==== DATA PROVIDED
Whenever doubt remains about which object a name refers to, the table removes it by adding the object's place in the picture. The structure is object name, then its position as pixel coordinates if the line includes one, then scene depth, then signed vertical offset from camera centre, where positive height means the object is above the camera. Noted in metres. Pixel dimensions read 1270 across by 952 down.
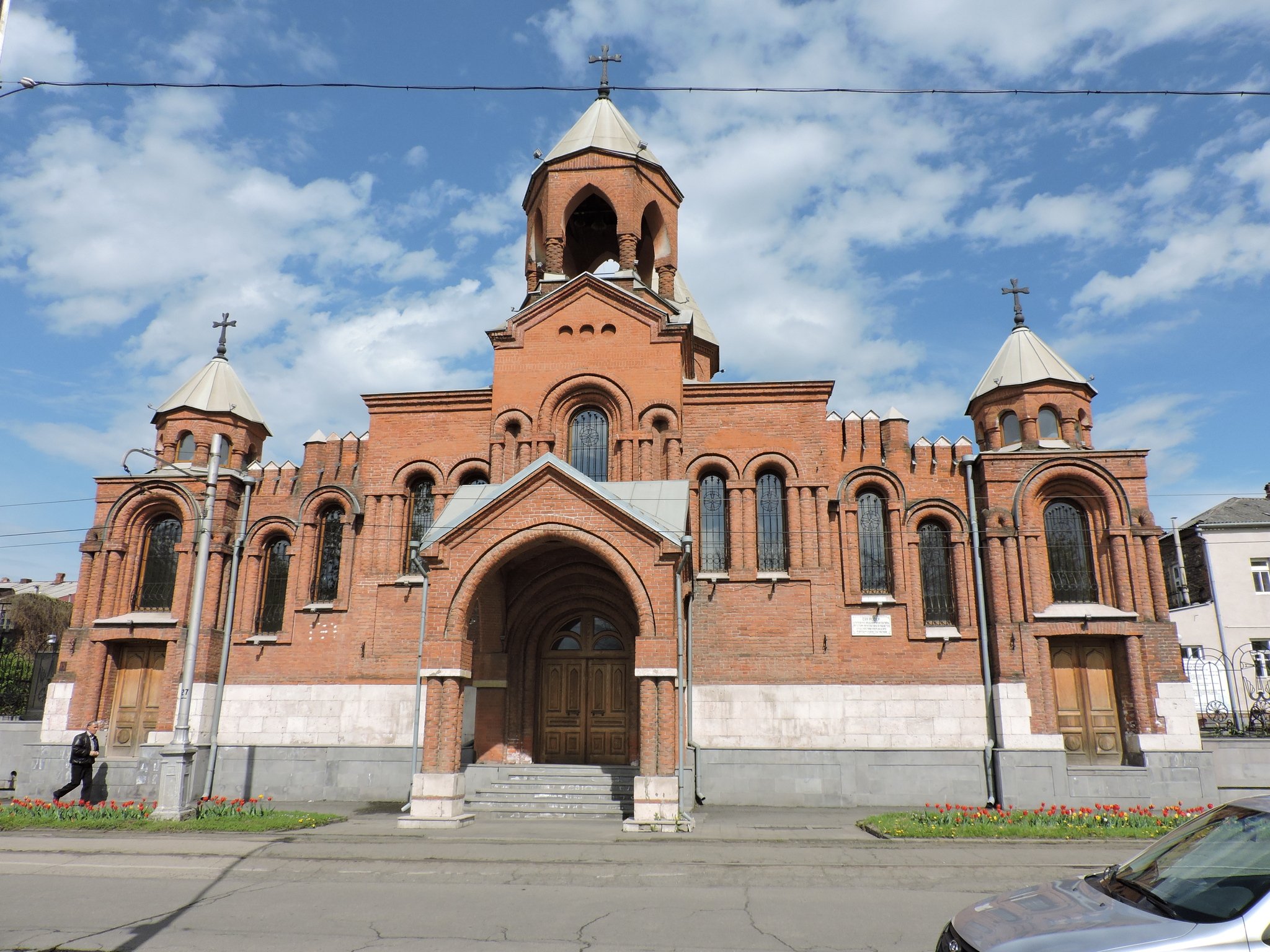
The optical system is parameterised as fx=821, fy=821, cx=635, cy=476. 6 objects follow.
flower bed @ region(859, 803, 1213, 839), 13.46 -1.86
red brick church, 16.73 +2.50
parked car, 3.97 -1.01
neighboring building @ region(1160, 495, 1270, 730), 30.22 +4.61
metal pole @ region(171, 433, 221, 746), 15.48 +1.82
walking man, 17.59 -1.16
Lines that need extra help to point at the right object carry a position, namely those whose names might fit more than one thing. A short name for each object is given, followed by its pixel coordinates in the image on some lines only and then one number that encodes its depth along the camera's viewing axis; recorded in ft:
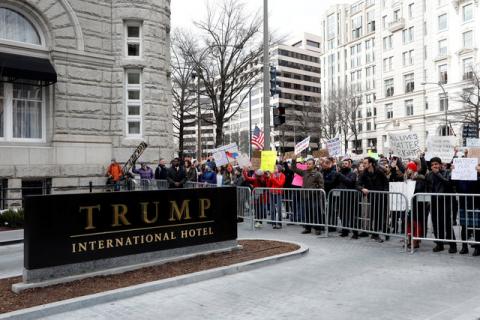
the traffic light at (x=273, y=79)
========
Your answer should be the lines above, from the line containing "flower bed @" up to and including the line containing "Lines that need", reproduced exactly and with nothing else.

flower bed @ region(859, 803, 1213, 839), 13.46 -1.86
red brick church, 16.73 +2.50
parked car, 3.97 -1.01
neighboring building @ region(1160, 495, 1270, 730), 30.22 +4.61
metal pole @ region(171, 433, 221, 746), 15.48 +1.82
walking man, 17.59 -1.16
Lines that need extra help to point at the right object carry a position, namely those whose names might fit more than one thing. A short name for each object is given, followed by its pixel coordinates in the image on some lines only and then one number that encodes its depth along the camera's viewing axis; recorded in ft:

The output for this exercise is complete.